The data downloaded here is Table 3.2 in Hollander and Wolfe (typed in, hopefully correctly, by you humble instructor). The other tables in Chapter 3 are in the same place with similar file names.

What is Rweb?

One of the amazing properties of free software is that creative programmers can use it to do whatever they can think of. There's no vendor controlling all use of the software that doesn't squeeze money out of you.

Prof. Jeff Banfield at Montana State University stuck R on the web. You can run simple R commands anywhere you have a computer on the internet. A similar program could be easily done for S-PLUS but would be illegal since it wouldn't make money for the vendor.

The local Rweb server is at http://rweb.stat.umn.edu/Rweb/. This link is also at the top of every course web page.

There are two "interfaces" to Rweb. The simple one found by clicking on the Rweb link on the main Rweb page, is the only one we will explain. It has the virtue of being embeddable in web pages to make examples.

Extracting Components of Data Frames

Once you have a data frame, how do you get at the variables inside. This section and the next explain three ways.

First, you can use integer indexing.

blurfle <- data.frame(herman=c(1, 2, 3), heloise=c(4, 5, 6))
blurfle[[1]]
blurfle[[2]]

Second, you can use the variable names

blurfle <- data.frame(herman=c(1, 2, 3), heloise=c(4, 5, 6))
blurfle$herman
blurfle$heloise
Note that the indexing in the first method uses double square brackets, not single like vector indexing. That's the R idiom inherited from S. If it's confusing, sorry about that. We won't use that method of extracting components much.
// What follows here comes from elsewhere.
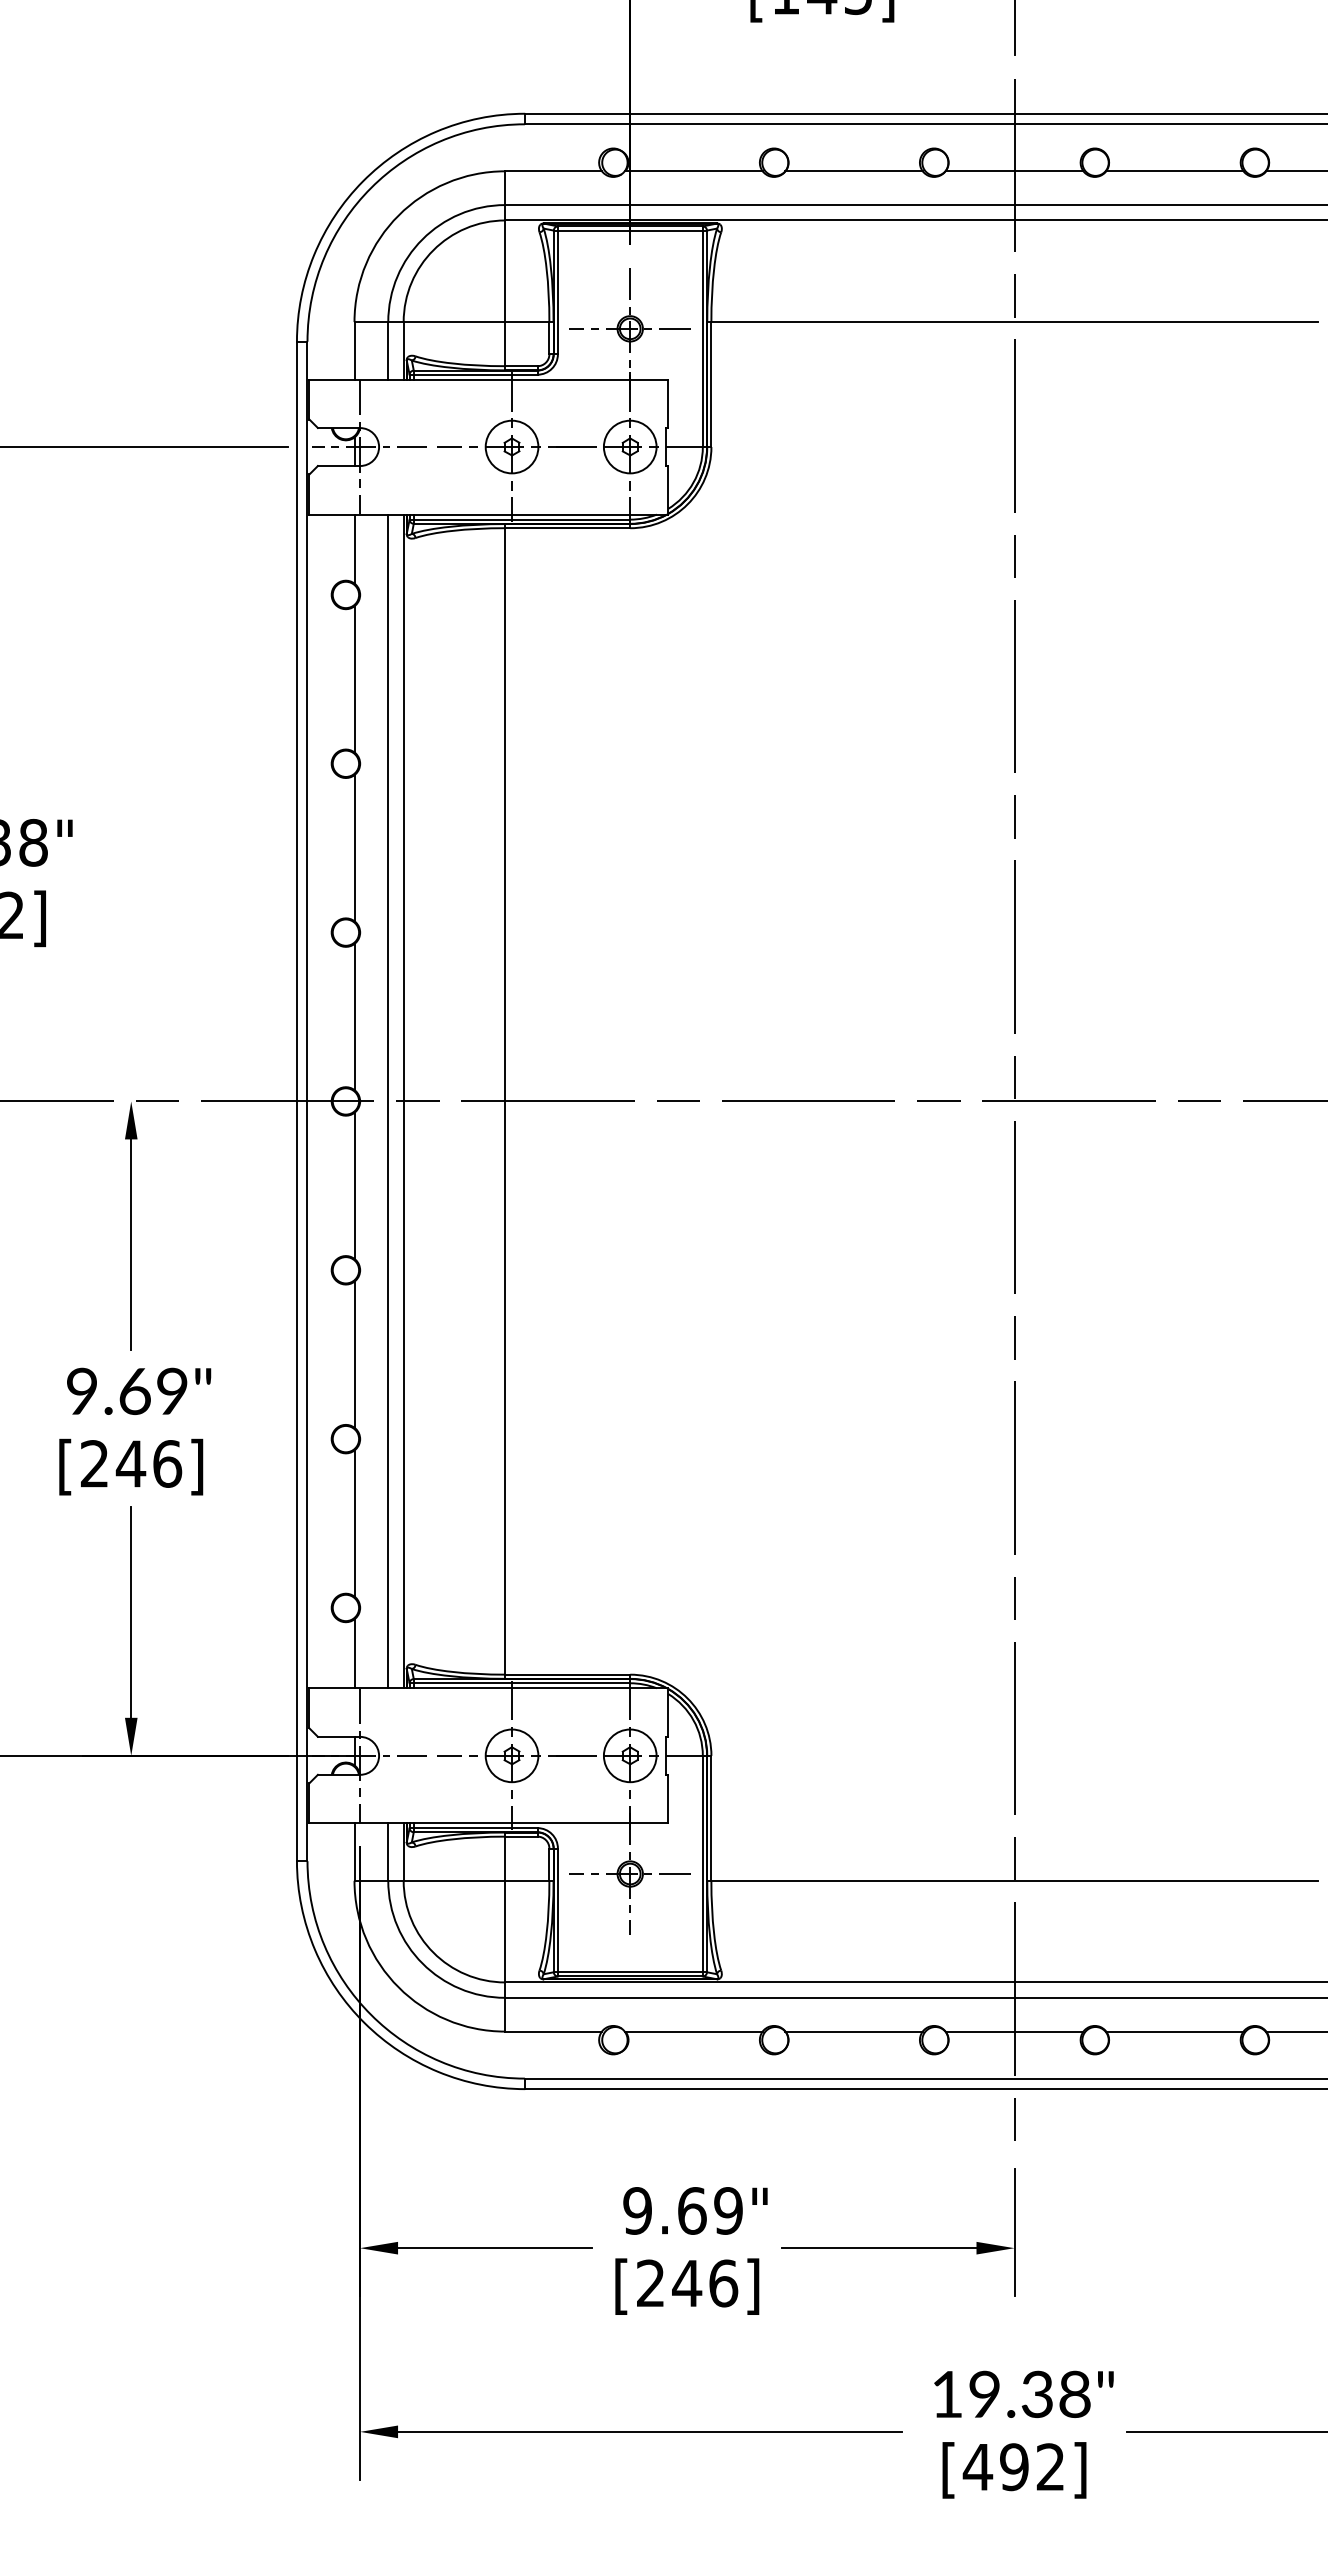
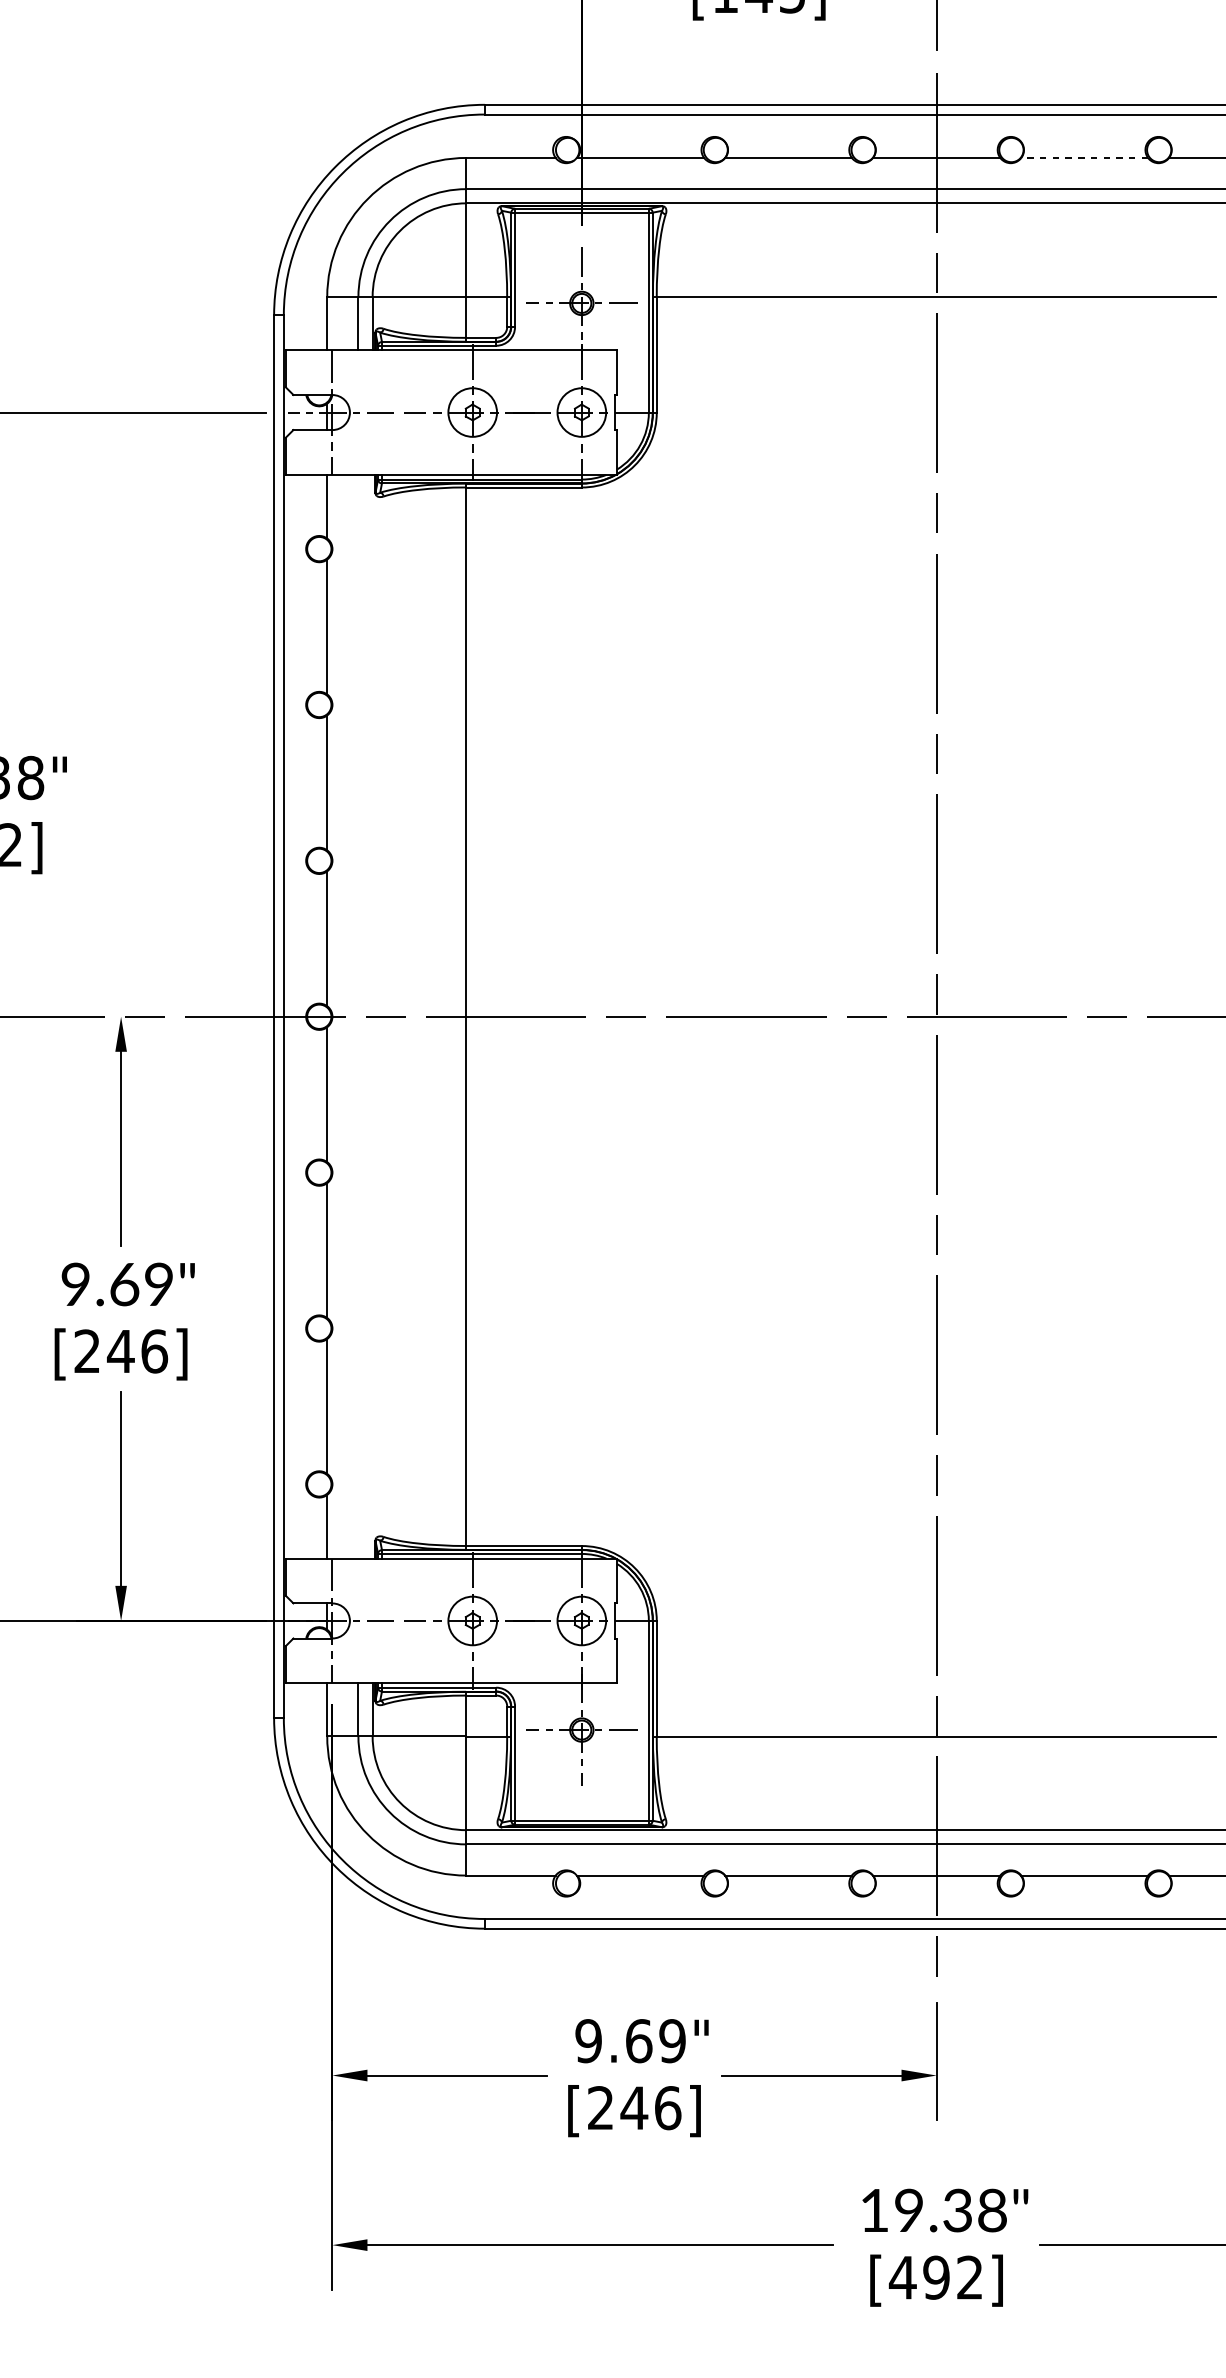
line: (1174, 171) -> (1084, 158), solid -> dashed
line: (388, 1101) -> (358, 1016), removed
line: (403, 1101) -> (372, 1016), removed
We prefer the second method.

The attach Function

A third method allows you to just use the variables in a data frame as if they were ordinary variables.

blurfle <- data.frame(herman=c(1, 2, 3), heloise=c(4, 5, 6))
attach(blurfle)
herman
heloise
After you "attach" a data frame with the attach function, the variables inside the data frame are just like ordinary variables in the R global environment.

How Does Rweb Work?

The guts of Rweb is a web form that looks like this.

External Data Entry

Enter a dataset URL :

Or

Select a local file to submit:

If you type any valid R code in the main text area of the form and click the "Submit" button, the code will run on the Rweb server (rweb.stat.umn.edu) and the results will be displayed on a new web page. After you look at the results, you can return here using the "Back" button on your web browser.

This allows you to use R even though it isn't installed on the computer you are sitting at. Try it out.

Rweb Data Entry

Rweb has a fairly limited form of data entry. For security reasons, you are not allowed to run commands like scan and read.table. What it does do is take a specified file, either a URL or a "local" file (one on the computer you are sitting at) and does the following to it

X <- read.table(filename, header=TRUE)
attach(X)
names(X)
It reads the file using read.table (it can use that command but you can't), puts it in a data frame called "capital X", attaches the data frame so the variables in it look just like ordinary variables, and shows you the variable names.

Try it out. Type the URL of a data set, for example,

http://www.stat.umn.edu/geyer/5601/hwdata/t3-2.txt
in the "Enter a dataset URL" box and click "Submit".

The results show you that the variables in the data set are named private and government. But nothing else happens because you didn't specify any R commands.

If you add some commands in the main text area, like

private
government
private - government
mean(private - government)
median(private - government)
You can do a bit of statistical analysis of these data (admittedly primitive at this point, we'll do more later).

You can also use the "Select a local file to submit:" box to specify a local file that you have downloaded to disk or created with a text editor. Try that too.